**ESTRATTO DEL DOCUMENTO**:
Nel frattempo, mentre DeepSeek dorme o gioca a Go con il politburo, un altro nome cinese sta guadagnando terreno: Kling. Sì, Kling, come il suono di una spada laser low cost o il fratello povero dei Klingon. In realtà si tratta dell’AI per la generazione video sviluppata da Kuaishou Technologies, nota app cinese per brevi video social, il TikTok alternativo per chi odia TikTok ma ama l’algoritmo.
Kling 2.0 Master, lanciato ad aprile, sta rapidamente scalando le classifiche: gestisce il 21% delle query video su Poe, secondo solo a Runway, il modello “category-defining” che ancora regna sovrano. Ma se si sommano tutte le versioni di Kling, la quota arriva al 30%. Non male per una piattaforma partita come clone provinciale, oggi brand di riferimento per video AI.
La vera notizia? Kling funziona. E piace. Perché oltre a generare video decenti, lo fa con un’esperienza utente curata, un marketing spavaldo (“il modello video più potente al mondo disponibile per l’uso”, dicono), e una strategia di distribuzione intelligente. Niente promesse iperboliche stile DeepSeek, niente slide da conferenza di Stato. Solo output. Video che girano, modelli che crescono, utenti che ritornano. Il classico growth hacking orientale fatto bene: massimizzare la percezione di valore immediato senza chiedere troppo permesso al futuro.

**VOCI ESTRATTE**:
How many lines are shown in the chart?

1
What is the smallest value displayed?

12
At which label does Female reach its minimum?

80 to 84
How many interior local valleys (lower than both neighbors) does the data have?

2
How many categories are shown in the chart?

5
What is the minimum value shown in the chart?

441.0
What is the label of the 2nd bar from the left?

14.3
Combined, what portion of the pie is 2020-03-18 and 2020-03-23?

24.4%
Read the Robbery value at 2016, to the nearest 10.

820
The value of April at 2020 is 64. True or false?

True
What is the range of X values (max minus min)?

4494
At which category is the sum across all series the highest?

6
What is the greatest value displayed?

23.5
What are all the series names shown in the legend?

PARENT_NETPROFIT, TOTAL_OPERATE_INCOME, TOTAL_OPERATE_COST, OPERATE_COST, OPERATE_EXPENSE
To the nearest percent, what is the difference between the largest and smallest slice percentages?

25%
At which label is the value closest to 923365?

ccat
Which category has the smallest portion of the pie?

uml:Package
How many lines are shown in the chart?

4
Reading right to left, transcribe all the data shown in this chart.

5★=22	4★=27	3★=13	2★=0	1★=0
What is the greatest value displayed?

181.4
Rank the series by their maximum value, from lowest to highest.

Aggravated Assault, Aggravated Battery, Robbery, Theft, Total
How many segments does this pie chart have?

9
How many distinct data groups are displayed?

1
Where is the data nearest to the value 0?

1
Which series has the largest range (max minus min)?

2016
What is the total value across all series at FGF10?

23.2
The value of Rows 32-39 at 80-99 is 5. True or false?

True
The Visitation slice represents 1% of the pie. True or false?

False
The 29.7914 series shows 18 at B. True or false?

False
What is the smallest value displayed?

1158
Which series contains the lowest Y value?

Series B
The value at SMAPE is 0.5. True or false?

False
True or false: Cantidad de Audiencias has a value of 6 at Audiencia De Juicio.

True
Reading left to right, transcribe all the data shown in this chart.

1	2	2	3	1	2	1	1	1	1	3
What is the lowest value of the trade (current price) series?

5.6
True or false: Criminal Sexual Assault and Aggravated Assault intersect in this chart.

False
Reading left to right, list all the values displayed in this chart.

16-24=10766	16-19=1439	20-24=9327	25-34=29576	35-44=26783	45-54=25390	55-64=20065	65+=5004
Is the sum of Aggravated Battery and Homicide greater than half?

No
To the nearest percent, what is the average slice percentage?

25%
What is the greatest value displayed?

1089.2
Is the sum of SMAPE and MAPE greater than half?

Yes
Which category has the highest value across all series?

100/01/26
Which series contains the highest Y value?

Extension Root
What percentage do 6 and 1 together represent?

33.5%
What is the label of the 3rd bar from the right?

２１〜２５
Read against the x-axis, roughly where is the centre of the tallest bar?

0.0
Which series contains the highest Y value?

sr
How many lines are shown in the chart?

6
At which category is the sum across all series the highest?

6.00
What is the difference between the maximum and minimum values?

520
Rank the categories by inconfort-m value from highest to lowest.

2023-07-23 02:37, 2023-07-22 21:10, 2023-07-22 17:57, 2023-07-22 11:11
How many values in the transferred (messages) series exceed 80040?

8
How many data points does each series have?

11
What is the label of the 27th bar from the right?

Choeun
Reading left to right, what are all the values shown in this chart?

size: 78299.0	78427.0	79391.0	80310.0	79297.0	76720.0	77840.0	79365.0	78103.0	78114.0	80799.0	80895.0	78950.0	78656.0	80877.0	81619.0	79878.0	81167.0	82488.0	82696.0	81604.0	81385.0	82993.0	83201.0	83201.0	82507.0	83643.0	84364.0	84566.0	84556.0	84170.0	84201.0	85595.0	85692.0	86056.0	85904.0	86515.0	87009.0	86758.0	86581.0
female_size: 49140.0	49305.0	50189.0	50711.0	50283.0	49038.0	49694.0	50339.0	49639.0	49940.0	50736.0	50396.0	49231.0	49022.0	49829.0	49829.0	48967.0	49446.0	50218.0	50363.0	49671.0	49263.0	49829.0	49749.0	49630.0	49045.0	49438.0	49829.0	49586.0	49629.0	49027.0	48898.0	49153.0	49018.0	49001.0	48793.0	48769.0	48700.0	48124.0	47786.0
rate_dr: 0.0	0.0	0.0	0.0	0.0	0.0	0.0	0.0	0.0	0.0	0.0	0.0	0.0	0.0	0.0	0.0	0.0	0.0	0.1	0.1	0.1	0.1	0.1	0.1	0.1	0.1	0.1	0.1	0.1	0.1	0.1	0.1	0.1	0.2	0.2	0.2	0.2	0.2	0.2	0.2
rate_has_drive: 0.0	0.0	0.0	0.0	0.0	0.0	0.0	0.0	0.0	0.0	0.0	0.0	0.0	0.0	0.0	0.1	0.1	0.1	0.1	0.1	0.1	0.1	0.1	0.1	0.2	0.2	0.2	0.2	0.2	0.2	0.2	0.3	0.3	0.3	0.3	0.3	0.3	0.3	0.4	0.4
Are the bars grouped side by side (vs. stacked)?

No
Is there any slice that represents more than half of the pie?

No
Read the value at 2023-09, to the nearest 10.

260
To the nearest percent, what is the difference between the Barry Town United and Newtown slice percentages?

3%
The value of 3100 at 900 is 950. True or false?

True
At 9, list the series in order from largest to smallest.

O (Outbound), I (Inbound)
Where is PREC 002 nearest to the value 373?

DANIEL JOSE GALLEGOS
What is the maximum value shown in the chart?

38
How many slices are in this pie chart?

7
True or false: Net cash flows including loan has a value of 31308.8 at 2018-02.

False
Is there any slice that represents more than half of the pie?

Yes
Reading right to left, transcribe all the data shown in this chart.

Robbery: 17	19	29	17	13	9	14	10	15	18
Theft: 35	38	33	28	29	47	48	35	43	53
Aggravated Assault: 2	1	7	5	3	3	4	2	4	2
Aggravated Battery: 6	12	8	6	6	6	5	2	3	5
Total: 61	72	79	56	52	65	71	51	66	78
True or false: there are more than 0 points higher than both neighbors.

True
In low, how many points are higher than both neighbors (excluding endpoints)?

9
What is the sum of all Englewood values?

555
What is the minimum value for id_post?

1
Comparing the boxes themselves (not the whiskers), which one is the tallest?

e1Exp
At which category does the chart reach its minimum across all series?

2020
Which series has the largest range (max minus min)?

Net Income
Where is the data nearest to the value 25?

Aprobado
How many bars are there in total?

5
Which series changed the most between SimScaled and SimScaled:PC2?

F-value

**COSA SI CHIEDE**:
Prosegui l'estratto sull'AI video Kling a partire dalla frase successiva alla sua ultima.

**RISPOSTA SCRITTA**:
Nel grande risiko dell’intelligenza artificiale, la Cina sembra quindi più schizofrenica che mai. Da un lato produce gioielli algoritmici come DeepSeek, che però cadono nella trappola dell’autocelebrazione sterile. Dall’altro, realtà pragmatiche come Kuaishou che capiscono che l’unico valore di un’AI oggi è la sua capacità di produrre contenuti immediatamente spendibili. Kling non promette “ragionamento umano generalizzato”, ma video virali. E il mercato ha deciso che oggi, nel mondo post-ChatGPT, virale batte intelligente. Sempre.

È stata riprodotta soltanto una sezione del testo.